Many fund managers are familiar with the effects of sleep deprivation and some attempt to deal with this by self-medicating. Sometimes this approach has short-term benefits but often the longer term result is an amplification of the initial problem, so that a relatively minor initial disturbance can become a major wobble.
Engaging with complex problems like stock selection and portfolio construction is a difficult job that places heavy demands on your cognitive resources; it is a job that requires effortful and intentional thinking. At the best of times, which might be defined as those times when noise is well managed, human beings are cognitive misers; you try to conserve your limited cognitive resources by making the least possible effort, without even necessarily being aware of the fact. And when there is an increase in task complexity, you increase the rate at which you try to conserve mental energy by defaulting to less effortful modes of thinking. When your cognitive capacity is impaired by symptoms of chronic noise, such as fatigue and anxiety, you become even more prone than usual to attempting to conserve cognitive resources by abandoning intentional thinking in favour of impulsive thinking. When your cognitive capacity does not meet or exceed the complexity of the problem at hand, you will place greater reliance on simplifying heuristics and consequently you will make more errors of judgment.
You want to put yourself in a position where you have the capacity to engage in the effortful and deliberate thinking that is required to outsmart a lot of smart people in the markets. As we have discussed, chronic noise erodes this capacity and makes you more prone to impulsive thinking and decision error. However, the very act of engaging in effortful and deliberate thinking itself leads to cognitive depletion and therefore an increased reliance on unconscious cognitive processes. A bitter little irony is that the seeds of impulsive thinking are unwittingly sowed by the act of intentional thinking. That is why, even if you’re pretty good at managing chronic noise, you still need to invest in your own physical, emotional and cognitive renewal. Your ability to stay in the game depends on it.
Burnout Profile
Chronic noise causes wear and tear on the mind and body, the symptoms of which include: physical exhaustion; a loss of motivation or enthusiasm; and a deterioration in cognitive performance. This is a list of the classic symptoms of burnout, where mental and physical deterioration reinforce one another in an ever-accelerating downward spiral.

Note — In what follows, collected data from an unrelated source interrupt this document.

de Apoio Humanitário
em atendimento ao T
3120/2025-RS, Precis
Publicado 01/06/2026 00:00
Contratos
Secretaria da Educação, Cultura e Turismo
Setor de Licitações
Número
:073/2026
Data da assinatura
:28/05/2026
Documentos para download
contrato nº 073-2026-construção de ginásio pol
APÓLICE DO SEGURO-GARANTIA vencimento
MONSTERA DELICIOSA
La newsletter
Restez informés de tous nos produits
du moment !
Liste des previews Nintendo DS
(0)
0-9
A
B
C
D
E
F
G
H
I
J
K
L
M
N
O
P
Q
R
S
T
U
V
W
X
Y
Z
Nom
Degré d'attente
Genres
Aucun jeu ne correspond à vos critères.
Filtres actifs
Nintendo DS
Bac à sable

Fund managers who experience severe burnout tend to exit the industry, not always voluntarily. Burnout is a syndrome that is treated by many in the investment industry, especially those who wear their stress as a badge of honour, as something that befalls lesser human beings, the 90-pound weaklings who don’t deserve to be in the game anyway. But is it only the constitutionally frail who are at risk?

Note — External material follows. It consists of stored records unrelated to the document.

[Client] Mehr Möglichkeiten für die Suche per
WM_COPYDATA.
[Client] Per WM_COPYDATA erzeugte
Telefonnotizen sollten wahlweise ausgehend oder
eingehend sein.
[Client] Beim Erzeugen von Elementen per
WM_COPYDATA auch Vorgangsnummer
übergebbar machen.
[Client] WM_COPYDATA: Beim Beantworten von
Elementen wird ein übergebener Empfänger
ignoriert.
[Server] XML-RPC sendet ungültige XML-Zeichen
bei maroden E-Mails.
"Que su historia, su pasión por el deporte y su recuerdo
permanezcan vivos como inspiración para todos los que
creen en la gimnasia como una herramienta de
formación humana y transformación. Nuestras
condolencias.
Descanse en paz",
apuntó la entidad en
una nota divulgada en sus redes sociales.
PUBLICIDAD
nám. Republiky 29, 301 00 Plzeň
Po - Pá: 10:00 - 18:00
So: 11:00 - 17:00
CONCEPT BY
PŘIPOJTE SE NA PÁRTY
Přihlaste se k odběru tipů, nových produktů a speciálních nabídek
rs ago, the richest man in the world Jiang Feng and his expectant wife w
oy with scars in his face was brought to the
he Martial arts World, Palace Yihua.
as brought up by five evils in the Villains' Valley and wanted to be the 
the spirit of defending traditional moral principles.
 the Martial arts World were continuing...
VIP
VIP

People who are most likely to suffer burnout have the following characteristics:
They work very hard.
They are highly competitive.
They have a perfectionist streak.
Their jobs carry a high level of responsibility.

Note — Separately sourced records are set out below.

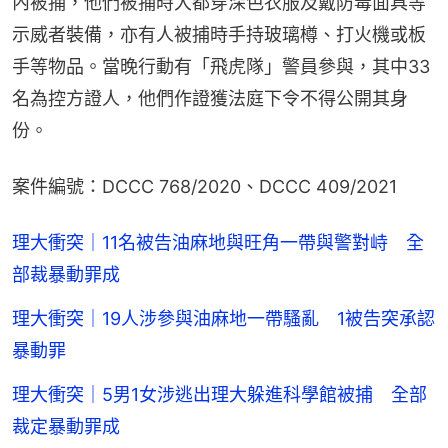
內被捕，他們被捕時大都穿深色衣服及戴防毒面具等
示威者裝備，亦有人被捕時手持玻璃樽、打火機或板
手等物品。當晚行動有「飛虎隊」警員參與，其中33
名為控方證人，他們作證獲法庭下令不得公開其身
份。
案件編號：DCCC 768/2020、DCCC 409/2021
理大衝突｜11名被告油麻地與旺角一帶與警對峙 全
部裁暴動罪成
理大衝突｜19人涉參與油麻地一帶騷亂 1被告突承認
暴動罪
理大衝突｜5男1女涉逃出理大躲進科學館被捕 全部
裁定暴動罪成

They have low levels of control over the ultimate outcomes of their decisions.
Their identity is closely linked to their performance.
Sound like anyone you know? The combination of the personality profile of the typical fund manager and the noisy environment in which the fund manager operates makes for a particularly toxic brew. Burnout is a real and present danger. While some fund managers acknowledge that this might be true of others, very few believe that it is true of themselves.
References
Williams, J.M. (ed.) (2006) Applied sport psychology: personal growth to peak performance. New York, New York: McGraw-Hill.